Over 40 years the sculpture suffered some damage from exposure to weather. Damaged and detached parts were removed and stored at the library. In 2004 the sculpture was dismantled during library renovations which included reconstruction of the library courtyard. The sculpture was replaced by a new work North is Freedom by Doug Bamford and Stephen Brathwaite. According to the Halifax Regional Municipality, the sculpture could not be repaired and posed a safety risk and had to be stored while its fate was decided.

The sculpture was broken into pieces which were left unmarked and stored at various warehouses and city works yards across the city. A 2006 report by a consultant urged the city to identify the parts and bring them together. However this did not happen and several parts have disappeared including the key component known as "the doll", the bronze casting representing the children of the explosion. The fragment from Mont-Blanc which was included in the sculpture has been preserved at the Maritime Museum of the Atlantic.

In 2010 a committee of artists and citizens was formed to urge the Halifax Regional Municipality to secure the surviving pieces and conduct an inventory to determine whether the sculpture can be restored and reintroduced into the public realm. By the summer of 2011, the sculpture fragments had been brought together in a secure city storage location and the committee widened their search for the missing bronze "doll" from the sculpture. The city auditor, Larry Munroe, investigated the fate of the sculpture which he valued at $90,000-100,000. Munroe said that all portions had been together until 2008 when they were dispersed and many were lost including the bronze doll which disappeared from city storage, "There has been quite a search but the missing piece has never been found. There is no hope it will be found." The auditor made six recommendations to prevent further loss to the city's art collection including a comprehensive inventory and a deaccessing procedure.

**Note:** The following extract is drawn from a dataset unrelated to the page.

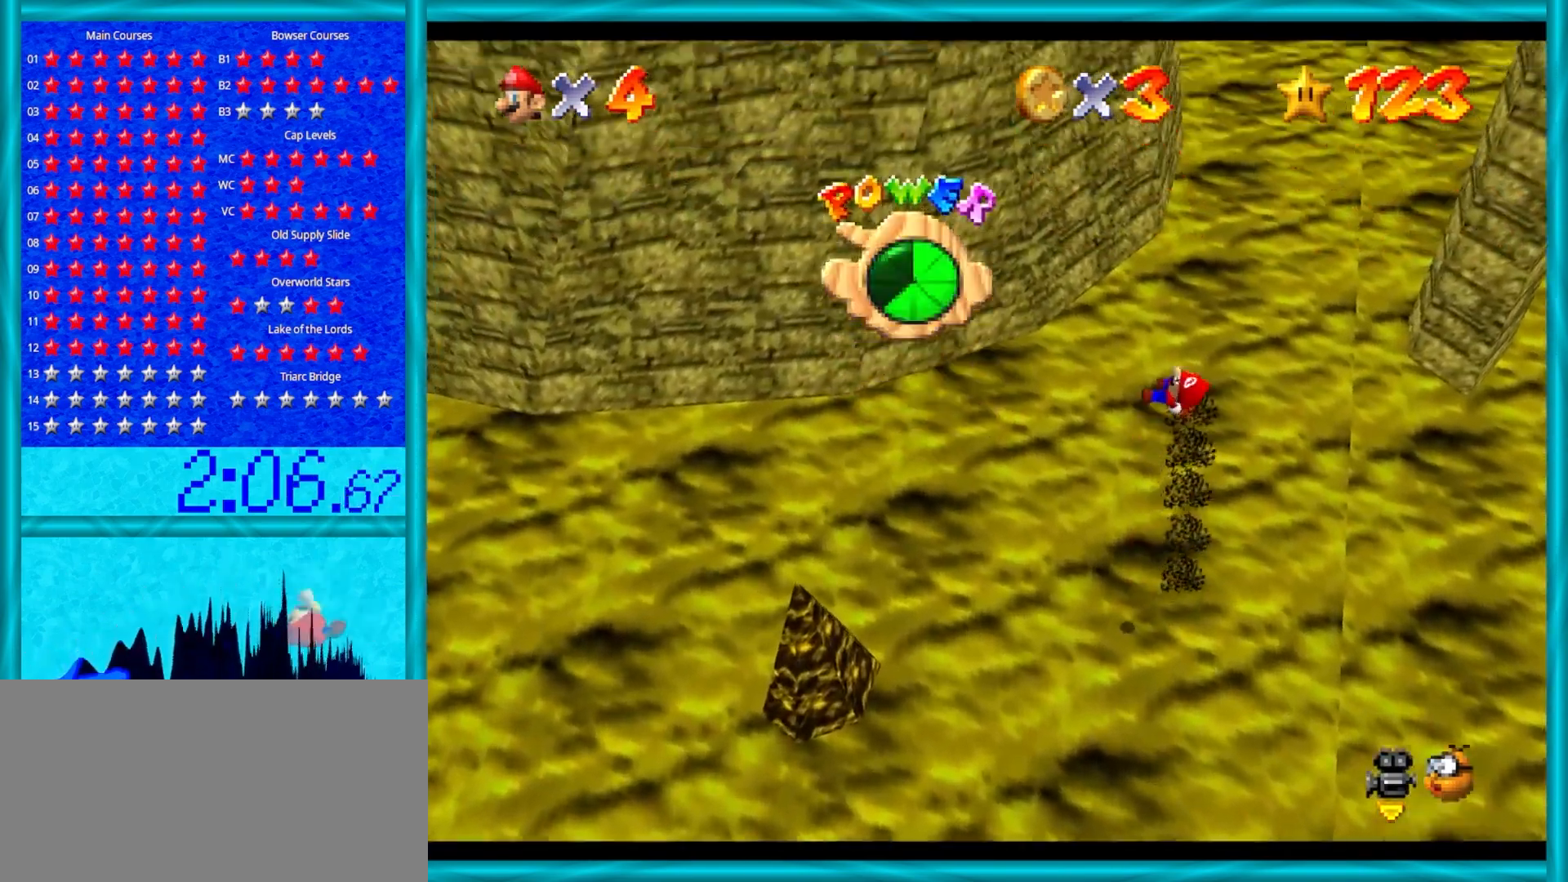
{"buttons": ["A"], "left_stick": "up-left", "events": []}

The citizen's committee that had requested the preservation of sculpture hoped that the fragments would be stabilized and returned to display in the North End of Halifax as a continuing memorial to the Halifax Explosion. However, in 2015, the city secretly shipped the remnants of the sculpture to the family of the artist in Montreal. The final fate of the sculpture only emerged in 2018 when questions were asked about the security of the city's art storage in the wake of the removal of the controversial Statue of Edward Cornwallis.